Danish film director (born 1964)

Peter Flinth (born 7 November 1964) is a Danish film director.
==Early life and education==
Peter Flinth was born on 7 November 1964 in Copenhagen, Denmark. He studied film studies at the University of Copenhagen in 1984-86 and was educated on the Danish Film School's director line in 1989-1993. He was part of the Danish Film School's golden class of 1993, with notable graduates such as Thomas Vinterberg.

He was admitted to the National Film School of Denmark and in the same time worked as an assistant director on a number of Danish feature films, including most notably Ole Bornedal's Nightwatch, before graduating in 1993 with the short film Den Sidste Færge.

== Career ==
Flinth made his feature film debut in 1997 with the Eye of the Eagle. Since then, he has directed several films for the young audience, including The Olsen Gang Junior and The Fakir from Bilbao.

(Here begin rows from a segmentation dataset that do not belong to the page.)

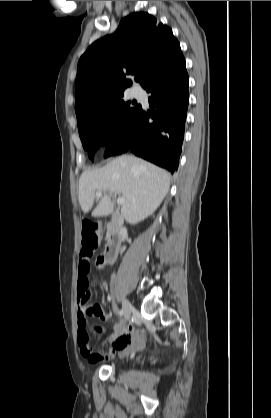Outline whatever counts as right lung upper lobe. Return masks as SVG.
I'll use <instances>...</instances> for the list:
<instances>
[{
    "instance_id": "obj_1",
    "label": "right lung upper lobe",
    "mask_w": 271,
    "mask_h": 418,
    "mask_svg": "<svg viewBox=\"0 0 271 418\" xmlns=\"http://www.w3.org/2000/svg\"><path fill=\"white\" fill-rule=\"evenodd\" d=\"M182 61L180 44L169 27L145 12L128 15L115 34L97 40L81 56L76 77V115L123 94L132 83L127 75L140 76L146 90Z\"/></svg>"
}]
</instances>
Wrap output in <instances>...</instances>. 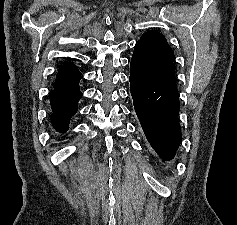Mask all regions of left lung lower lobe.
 <instances>
[{"mask_svg":"<svg viewBox=\"0 0 237 225\" xmlns=\"http://www.w3.org/2000/svg\"><path fill=\"white\" fill-rule=\"evenodd\" d=\"M129 80L134 109L148 142L163 161L171 160L182 140L176 85L150 86L132 73Z\"/></svg>","mask_w":237,"mask_h":225,"instance_id":"0a47b994","label":"left lung lower lobe"}]
</instances>
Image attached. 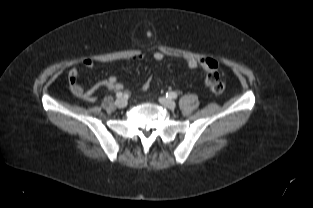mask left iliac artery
Masks as SVG:
<instances>
[{
  "mask_svg": "<svg viewBox=\"0 0 313 208\" xmlns=\"http://www.w3.org/2000/svg\"><path fill=\"white\" fill-rule=\"evenodd\" d=\"M166 96L171 99H176L178 97V95L175 92H168Z\"/></svg>",
  "mask_w": 313,
  "mask_h": 208,
  "instance_id": "1",
  "label": "left iliac artery"
}]
</instances>
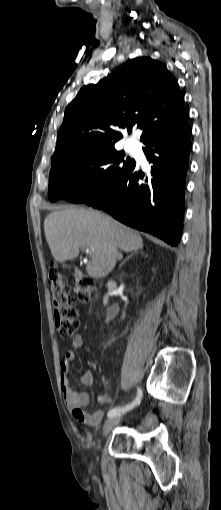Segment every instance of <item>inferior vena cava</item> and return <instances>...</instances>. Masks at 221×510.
Segmentation results:
<instances>
[{
    "instance_id": "602c4592",
    "label": "inferior vena cava",
    "mask_w": 221,
    "mask_h": 510,
    "mask_svg": "<svg viewBox=\"0 0 221 510\" xmlns=\"http://www.w3.org/2000/svg\"><path fill=\"white\" fill-rule=\"evenodd\" d=\"M114 255L117 257V258H120L121 257V254L119 253L118 249H114Z\"/></svg>"
}]
</instances>
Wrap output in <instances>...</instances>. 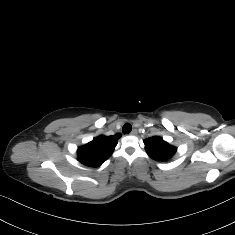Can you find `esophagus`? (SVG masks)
<instances>
[{"label":"esophagus","mask_w":235,"mask_h":235,"mask_svg":"<svg viewBox=\"0 0 235 235\" xmlns=\"http://www.w3.org/2000/svg\"><path fill=\"white\" fill-rule=\"evenodd\" d=\"M137 133H138L137 129H133V130L131 131L130 135H137Z\"/></svg>","instance_id":"esophagus-1"}]
</instances>
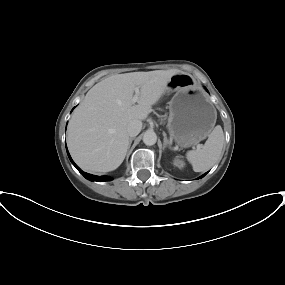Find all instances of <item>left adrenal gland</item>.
I'll return each mask as SVG.
<instances>
[{"instance_id": "1", "label": "left adrenal gland", "mask_w": 285, "mask_h": 285, "mask_svg": "<svg viewBox=\"0 0 285 285\" xmlns=\"http://www.w3.org/2000/svg\"><path fill=\"white\" fill-rule=\"evenodd\" d=\"M163 137H164V144H163V145H164V148H165V147H168L169 149H171V142L168 141L165 132H163Z\"/></svg>"}]
</instances>
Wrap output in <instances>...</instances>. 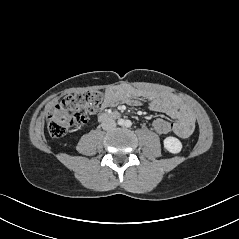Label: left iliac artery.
Wrapping results in <instances>:
<instances>
[{
  "mask_svg": "<svg viewBox=\"0 0 239 239\" xmlns=\"http://www.w3.org/2000/svg\"><path fill=\"white\" fill-rule=\"evenodd\" d=\"M131 125H132V123H131L130 120H127V121L125 122V126H126V127H130Z\"/></svg>",
  "mask_w": 239,
  "mask_h": 239,
  "instance_id": "obj_1",
  "label": "left iliac artery"
}]
</instances>
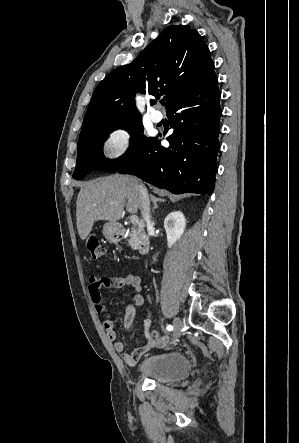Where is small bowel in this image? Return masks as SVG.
Returning <instances> with one entry per match:
<instances>
[{"label":"small bowel","instance_id":"1","mask_svg":"<svg viewBox=\"0 0 299 443\" xmlns=\"http://www.w3.org/2000/svg\"><path fill=\"white\" fill-rule=\"evenodd\" d=\"M122 287L134 288L137 293L134 296L133 302L126 305L125 314L123 319V328L129 330L137 321L138 315L136 307L144 304V298L141 294L142 281L136 274H128L125 276H101L98 278H91L89 282V294L98 314L105 317L103 326L106 331L107 337L113 342L114 350L121 354L122 360L125 364L133 366L137 360L146 352L153 348H163L168 345L169 337L166 335H160L157 331L151 329L152 325V312L147 308L146 316L143 319V335L145 342L134 349L132 352L124 351V343L117 340V334L114 329V324L111 320L110 313L103 297L104 289H119Z\"/></svg>","mask_w":299,"mask_h":443}]
</instances>
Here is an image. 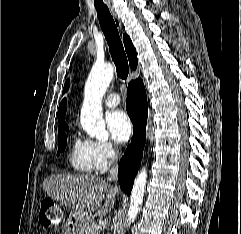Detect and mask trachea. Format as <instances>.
<instances>
[{"instance_id": "1", "label": "trachea", "mask_w": 241, "mask_h": 234, "mask_svg": "<svg viewBox=\"0 0 241 234\" xmlns=\"http://www.w3.org/2000/svg\"><path fill=\"white\" fill-rule=\"evenodd\" d=\"M95 6L97 9V16L101 29L105 35L112 60L116 66L117 76L122 81H126L129 73L128 60L118 33V29L108 7L103 3V1L95 0Z\"/></svg>"}]
</instances>
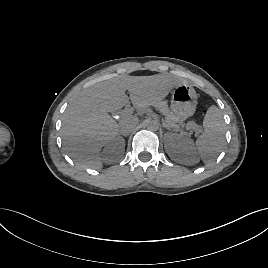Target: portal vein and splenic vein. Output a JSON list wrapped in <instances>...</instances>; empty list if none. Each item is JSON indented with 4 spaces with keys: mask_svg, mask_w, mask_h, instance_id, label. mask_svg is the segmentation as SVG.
Instances as JSON below:
<instances>
[{
    "mask_svg": "<svg viewBox=\"0 0 268 268\" xmlns=\"http://www.w3.org/2000/svg\"><path fill=\"white\" fill-rule=\"evenodd\" d=\"M130 113H131L130 110H124L123 111V114H130ZM187 128H193V129H195L198 132L200 131L199 126L197 124H194V123L187 124Z\"/></svg>",
    "mask_w": 268,
    "mask_h": 268,
    "instance_id": "1",
    "label": "portal vein and splenic vein"
}]
</instances>
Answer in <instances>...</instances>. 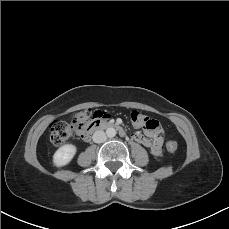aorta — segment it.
I'll return each instance as SVG.
<instances>
[{
	"mask_svg": "<svg viewBox=\"0 0 229 229\" xmlns=\"http://www.w3.org/2000/svg\"><path fill=\"white\" fill-rule=\"evenodd\" d=\"M116 133H117L116 130H115L114 128H112V127H109V128H107V130H106V134H107V136H108L109 138L115 137Z\"/></svg>",
	"mask_w": 229,
	"mask_h": 229,
	"instance_id": "aorta-1",
	"label": "aorta"
}]
</instances>
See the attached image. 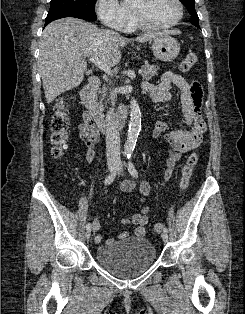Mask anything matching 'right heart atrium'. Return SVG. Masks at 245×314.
Returning <instances> with one entry per match:
<instances>
[{"mask_svg": "<svg viewBox=\"0 0 245 314\" xmlns=\"http://www.w3.org/2000/svg\"><path fill=\"white\" fill-rule=\"evenodd\" d=\"M96 10L104 25L119 31L129 28L131 12L116 0H98Z\"/></svg>", "mask_w": 245, "mask_h": 314, "instance_id": "d8ad5b80", "label": "right heart atrium"}]
</instances>
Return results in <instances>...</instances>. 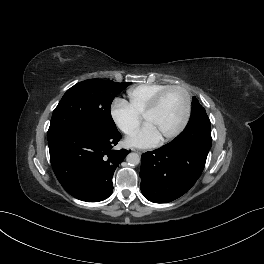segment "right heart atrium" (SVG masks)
<instances>
[{
  "label": "right heart atrium",
  "mask_w": 264,
  "mask_h": 264,
  "mask_svg": "<svg viewBox=\"0 0 264 264\" xmlns=\"http://www.w3.org/2000/svg\"><path fill=\"white\" fill-rule=\"evenodd\" d=\"M110 116L115 126L124 134H132L141 122V116L136 113L127 101L117 99L110 107Z\"/></svg>",
  "instance_id": "1"
}]
</instances>
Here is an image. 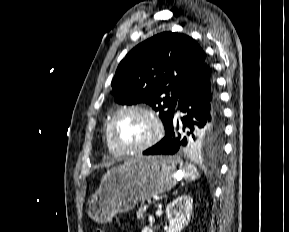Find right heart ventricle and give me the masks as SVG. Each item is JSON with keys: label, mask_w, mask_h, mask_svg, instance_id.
I'll use <instances>...</instances> for the list:
<instances>
[{"label": "right heart ventricle", "mask_w": 289, "mask_h": 232, "mask_svg": "<svg viewBox=\"0 0 289 232\" xmlns=\"http://www.w3.org/2000/svg\"><path fill=\"white\" fill-rule=\"evenodd\" d=\"M109 121H107V123L105 124V127H104V138H105L106 146L112 154L121 155L122 152H120L118 149H116L110 141L109 134H108Z\"/></svg>", "instance_id": "obj_1"}]
</instances>
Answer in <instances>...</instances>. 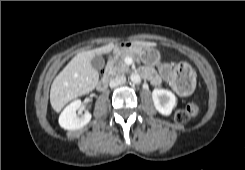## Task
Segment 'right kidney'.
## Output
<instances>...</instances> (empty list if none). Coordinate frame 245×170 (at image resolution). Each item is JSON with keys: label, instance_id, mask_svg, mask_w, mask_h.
<instances>
[{"label": "right kidney", "instance_id": "obj_1", "mask_svg": "<svg viewBox=\"0 0 245 170\" xmlns=\"http://www.w3.org/2000/svg\"><path fill=\"white\" fill-rule=\"evenodd\" d=\"M82 106L81 100L71 102L59 116V125L66 130H76L84 127L91 120V113L86 111L81 117L77 116L76 111Z\"/></svg>", "mask_w": 245, "mask_h": 170}]
</instances>
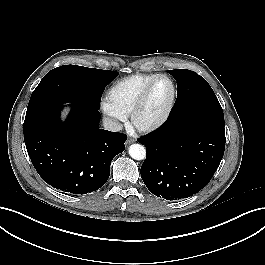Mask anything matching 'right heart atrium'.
I'll list each match as a JSON object with an SVG mask.
<instances>
[{
  "mask_svg": "<svg viewBox=\"0 0 265 265\" xmlns=\"http://www.w3.org/2000/svg\"><path fill=\"white\" fill-rule=\"evenodd\" d=\"M103 110H104V113L108 115L109 117L116 119V120H123V116L109 109L106 104L104 105Z\"/></svg>",
  "mask_w": 265,
  "mask_h": 265,
  "instance_id": "obj_1",
  "label": "right heart atrium"
}]
</instances>
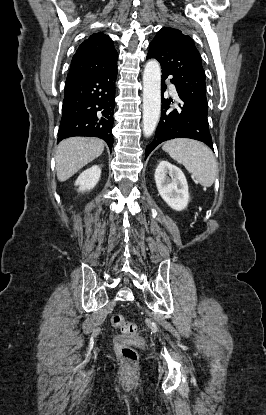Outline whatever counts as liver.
I'll return each mask as SVG.
<instances>
[{"label":"liver","mask_w":266,"mask_h":415,"mask_svg":"<svg viewBox=\"0 0 266 415\" xmlns=\"http://www.w3.org/2000/svg\"><path fill=\"white\" fill-rule=\"evenodd\" d=\"M104 151L101 139L72 137L61 141L55 153L57 178L64 182Z\"/></svg>","instance_id":"6515ba94"}]
</instances>
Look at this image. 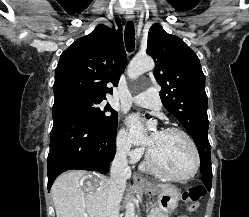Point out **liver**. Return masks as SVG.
<instances>
[{
  "instance_id": "1",
  "label": "liver",
  "mask_w": 249,
  "mask_h": 217,
  "mask_svg": "<svg viewBox=\"0 0 249 217\" xmlns=\"http://www.w3.org/2000/svg\"><path fill=\"white\" fill-rule=\"evenodd\" d=\"M87 179L90 181L85 186ZM109 184L110 179L95 172L73 170L62 174L51 189L56 216L107 217Z\"/></svg>"
}]
</instances>
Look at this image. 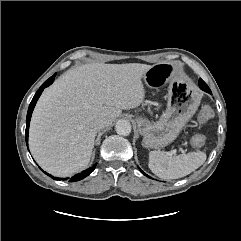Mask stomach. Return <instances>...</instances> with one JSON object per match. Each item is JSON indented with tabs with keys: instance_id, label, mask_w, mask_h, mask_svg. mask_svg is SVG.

Flinth directed the Wallander crime novel Mastermind with Krister Henriksson in the lead role, then the Temple Knight saga about Arn, which resulted in two feature films. The film was the largest and most expensive film production in Scandinavian film history with a budget of 210 million Swedish crowns. Peter Flinth was subsequently named best director by Aftonbladet's readers, while the film was honored with best film and best screenplay. Since its premiere, Arn - The knight Templar has sold more than 2.1 million cinema tickets in Scandinavia and broke a record in Sweden with 160.00 tickets sold after the first two days in sale.

Since then, he has directed the Swedish Nobel Testament in 2012 and the Norwegian film Beatles in 2014, which is a film adaptation of Lars Saabye Christensen's novel.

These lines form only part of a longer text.